Given that the course is 'Worlds of Childhood', the lecture was structured largely around 1) an analysis of the childhood ideologies into which Superman and Spider-man (though mostly the Lee-Ditko era Spidey), respectively, interpellate their readers, and 2) a look at child superheroes and kid sidekicks; the narrative functions that they are purported to serve and the normalizing functions that they actually serve. In retrospect, I was probably too anxious about justifying my lecture, and while I don't think that I should've abandoned this aspect altogether - I can remember, as an undergrad, appreciating it when literary analysis was given a larger socio-cultural context and didn't seem hopelessly insular and inapplicable to anything outside the classroom - it also distracted from the far more enjoyable stuff, like discussing Superman and nostalgia or parsing the very systematic way in which Supes is constructed through the opening credits to the 50s Adventures of Superman show.

I've found out, though, that I'll have an opportunity to refine it and re-present it when this class is taught during the Fall-Winter session - albeit it at only half the length. This is where I need some help, though. I've been asked to come up with a couple superhero stories to add to the course's reader, and I'm thinking that I'll run with the Superman/Spider-man comparison again. Which means that I need to find an exemplary - and probably old - 'big blue boyscout' Superman story and a Lee-Ditko Spider-man story where both Peter Parker and Spidey get a chance to be misunderstood. And they need to be widely available in black-and-white reprints. (The latter shouldn't be hard to find, but I don't know anything about the availability of old Superman stuff.) A little help?


Primate said...

Sounds like a keen-o lecture, Neil! If you want cheap b&w Superman reprints, I strongly recommend DC's many, many Superman-themed Showcase volumes.

Perhaps starting w/ this one:

The sequential, color Superman Chronicles series is also very good, but is printed in publication order, and hasn't yet reached the Silver Age, you best bet for cheese.

neilshyminsky said...

The Showcase volumes have been recommended by others, but what stories or issues in particular?
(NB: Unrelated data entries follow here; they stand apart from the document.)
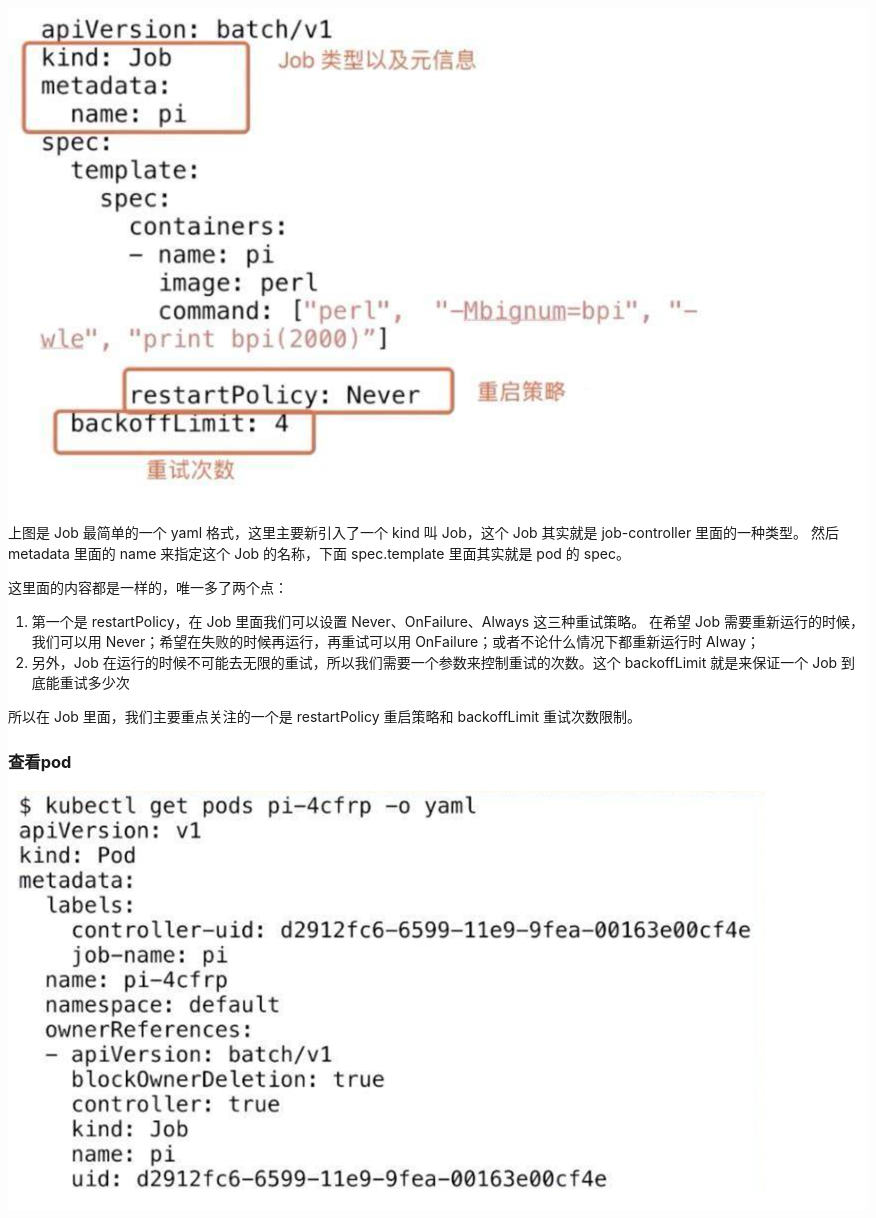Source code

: ![](../img/.05_Job_n_daemonSet_images/job.yaml.png)

上图是 Job 最简单的一个 yaml 格式，这里主要新引入了一个 kind 叫 Job，这个 Job 其实就是 job-controller 里面的一种类型。 
然后 metadata 里面的 name 来指定这个 Job 的名称，下面 spec.template 里面其实就是 pod 的 spec。

这里面的内容都是一样的，唯一多了两个点：


1. 第一个是 restartPolicy，在 Job 里面我们可以设置 Never、OnFailure、Always 这三种重试策略。
在希望 Job 需要重新运行的时候，我们可以用 Never；希望在失败的时候再运行，再重试可以用 OnFailure；或者不论什么情况下都重新运行时 Alway；
2. 另外，Job 在运行的时候不可能去无限的重试，所以我们需要一个参数来控制重试的次数。这个 backoffLimit 就是来保证一个 Job 到底能重试多少次

所以在 Job 里面，我们主要重点关注的一个是 restartPolicy 重启策略和 backoffLimit 重试次数限制。

### 查看pod
![](../img/.05_Job_n_daemonSet_images/job.png)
I'm not particularly keen to slog through silver age Superman stories, so a few recommendations would seem more manageable.

Primate said...

I humbly submit "Clark Kent's College Days" from Superman #125 (1958), pg. 159 of the first Showcase volume (the one with Brainiac on the cover).

Lots of moral do-goodery, including Clark trying to keep his secret ID confidential while simultaneously worming his way out of lying overtly. Plus the old "I must not engage in intramural athletics because of my mighty brawn" saw.

The juxtaposition of teenaged Peter Parker with teenaged Clark Kent could be effective.

neilshyminsky said...

Teenaged Clark Kent stories do sound particularly apt. I'm going to have to bite the bullet, I think, and actually find a Showcase to look through - starting with that story.